Kanun teklifi, İklim krizine neden olan politikalardan vazgeçmeyen ve iklim krizinin etkilerini önlemeye yönelik politikalar içermeyen karbon piyasasını düzenleme kanun teklifidir. Tek amaç, şirketlerin ihtiyaçlarını karşılamak, ihracat sırasında karşılaşmaları olası engelleri aşmaktır.
Halkın katılımını içermeyen, bilimden uzak, doğanın ve toplumun yararını gözetmeyen, tamamen şirketlerin çıkarı için hazırlanmış ve iklim adaletini gözetmeyen bu kanun teklifini kabul etmiyoruz.
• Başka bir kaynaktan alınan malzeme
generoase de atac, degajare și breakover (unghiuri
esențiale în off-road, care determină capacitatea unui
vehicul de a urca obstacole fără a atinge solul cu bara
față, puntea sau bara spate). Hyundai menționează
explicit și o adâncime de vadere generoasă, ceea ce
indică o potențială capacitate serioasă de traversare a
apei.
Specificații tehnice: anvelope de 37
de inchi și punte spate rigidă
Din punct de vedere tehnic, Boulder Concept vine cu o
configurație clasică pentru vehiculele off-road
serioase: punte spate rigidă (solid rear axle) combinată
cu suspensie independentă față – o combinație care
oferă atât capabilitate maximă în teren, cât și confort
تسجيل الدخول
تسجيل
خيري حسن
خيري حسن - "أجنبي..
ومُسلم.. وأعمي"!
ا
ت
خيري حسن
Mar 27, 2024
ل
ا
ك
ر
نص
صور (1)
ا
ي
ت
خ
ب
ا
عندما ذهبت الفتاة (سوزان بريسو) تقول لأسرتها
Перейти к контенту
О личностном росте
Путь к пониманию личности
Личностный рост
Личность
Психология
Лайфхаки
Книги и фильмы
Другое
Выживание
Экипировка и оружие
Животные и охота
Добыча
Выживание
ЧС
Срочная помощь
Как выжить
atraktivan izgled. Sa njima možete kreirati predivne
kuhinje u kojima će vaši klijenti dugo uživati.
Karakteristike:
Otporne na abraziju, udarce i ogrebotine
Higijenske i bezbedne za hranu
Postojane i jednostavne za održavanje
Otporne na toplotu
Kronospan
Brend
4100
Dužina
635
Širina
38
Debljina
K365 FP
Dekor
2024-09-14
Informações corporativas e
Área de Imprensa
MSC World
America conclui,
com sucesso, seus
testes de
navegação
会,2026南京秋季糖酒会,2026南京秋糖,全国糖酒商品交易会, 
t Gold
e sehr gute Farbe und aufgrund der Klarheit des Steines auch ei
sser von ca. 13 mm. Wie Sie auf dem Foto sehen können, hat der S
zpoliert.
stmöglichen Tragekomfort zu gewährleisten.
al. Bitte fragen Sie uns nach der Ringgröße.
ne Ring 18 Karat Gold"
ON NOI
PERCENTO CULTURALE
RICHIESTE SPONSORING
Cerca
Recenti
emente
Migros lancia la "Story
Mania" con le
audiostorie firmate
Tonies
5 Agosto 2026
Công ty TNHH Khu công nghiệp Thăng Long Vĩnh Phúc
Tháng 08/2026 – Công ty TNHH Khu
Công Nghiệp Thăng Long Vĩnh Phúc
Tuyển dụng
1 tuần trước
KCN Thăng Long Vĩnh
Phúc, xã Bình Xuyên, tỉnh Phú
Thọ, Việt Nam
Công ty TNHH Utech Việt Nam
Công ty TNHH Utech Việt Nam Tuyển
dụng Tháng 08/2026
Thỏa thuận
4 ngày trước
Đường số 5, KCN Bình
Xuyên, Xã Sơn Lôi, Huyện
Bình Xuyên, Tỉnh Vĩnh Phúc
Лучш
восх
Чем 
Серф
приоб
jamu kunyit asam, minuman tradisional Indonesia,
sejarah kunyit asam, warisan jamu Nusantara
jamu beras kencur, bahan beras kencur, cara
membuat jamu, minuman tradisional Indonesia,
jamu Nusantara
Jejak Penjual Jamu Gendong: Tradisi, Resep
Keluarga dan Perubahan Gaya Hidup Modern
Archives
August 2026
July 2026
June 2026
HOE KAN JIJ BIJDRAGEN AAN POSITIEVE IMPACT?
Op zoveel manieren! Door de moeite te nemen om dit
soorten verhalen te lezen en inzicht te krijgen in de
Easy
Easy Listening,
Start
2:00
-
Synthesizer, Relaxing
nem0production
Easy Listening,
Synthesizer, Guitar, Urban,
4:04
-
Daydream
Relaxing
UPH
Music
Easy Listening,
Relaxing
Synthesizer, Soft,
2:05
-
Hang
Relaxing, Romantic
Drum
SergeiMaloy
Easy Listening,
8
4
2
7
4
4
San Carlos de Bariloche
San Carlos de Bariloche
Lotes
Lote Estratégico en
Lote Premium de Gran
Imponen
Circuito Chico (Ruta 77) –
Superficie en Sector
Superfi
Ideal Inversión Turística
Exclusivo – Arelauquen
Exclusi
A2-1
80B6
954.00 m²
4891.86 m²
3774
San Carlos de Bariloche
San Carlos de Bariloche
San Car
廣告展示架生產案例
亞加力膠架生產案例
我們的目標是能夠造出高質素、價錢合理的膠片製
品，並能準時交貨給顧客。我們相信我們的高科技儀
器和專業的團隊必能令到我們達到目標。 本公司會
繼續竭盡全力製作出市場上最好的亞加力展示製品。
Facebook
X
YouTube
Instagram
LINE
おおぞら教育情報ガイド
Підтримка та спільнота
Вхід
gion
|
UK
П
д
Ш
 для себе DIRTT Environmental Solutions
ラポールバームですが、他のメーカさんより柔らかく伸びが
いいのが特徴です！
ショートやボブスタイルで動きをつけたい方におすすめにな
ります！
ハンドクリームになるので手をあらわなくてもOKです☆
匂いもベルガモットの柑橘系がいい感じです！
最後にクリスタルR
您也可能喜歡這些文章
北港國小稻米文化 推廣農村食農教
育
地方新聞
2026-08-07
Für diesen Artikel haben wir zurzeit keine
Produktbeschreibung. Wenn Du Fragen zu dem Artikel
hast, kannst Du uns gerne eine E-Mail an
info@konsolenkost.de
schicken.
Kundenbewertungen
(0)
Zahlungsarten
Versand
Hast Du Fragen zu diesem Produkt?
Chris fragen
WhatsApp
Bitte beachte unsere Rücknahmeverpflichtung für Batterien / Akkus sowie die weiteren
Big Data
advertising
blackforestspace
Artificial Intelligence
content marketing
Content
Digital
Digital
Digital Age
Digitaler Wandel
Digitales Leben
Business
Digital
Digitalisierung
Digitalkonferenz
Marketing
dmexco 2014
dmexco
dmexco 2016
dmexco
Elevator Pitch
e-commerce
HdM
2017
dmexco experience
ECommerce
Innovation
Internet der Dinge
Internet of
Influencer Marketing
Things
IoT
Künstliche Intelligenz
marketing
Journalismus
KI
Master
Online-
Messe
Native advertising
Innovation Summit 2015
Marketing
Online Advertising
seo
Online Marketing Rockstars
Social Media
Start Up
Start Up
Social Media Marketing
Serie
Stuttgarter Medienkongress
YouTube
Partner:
TBMM'ne ve bütün milletvekillerine sesleniyoruz; bilimi, yaşam savunucuları olarak, yaşamı, doğayı, iklim adaletini ve insan haklarını savunan, katılımcı bir süreçle hazırlanacak gerçek bir İklim Kanunu istiyoruz. Genel Kurula getirilen kanun teklifinin geri çekilmesini sağlayın, bilim insanlarının görüş ve önerileriyle iklim adaletini ve toplumsal ortak faydayı önceleyen iklim Kanunu teklifini gelin birlikte hazırlayalım. Bu günün ve gelecek kuşakların sağlıklı yaşaması, yeryüzündeki yaşamın korunması için ve tarihsel sorumluluğumuz gereği bunu yapmak zorundayız” sözlerini etti.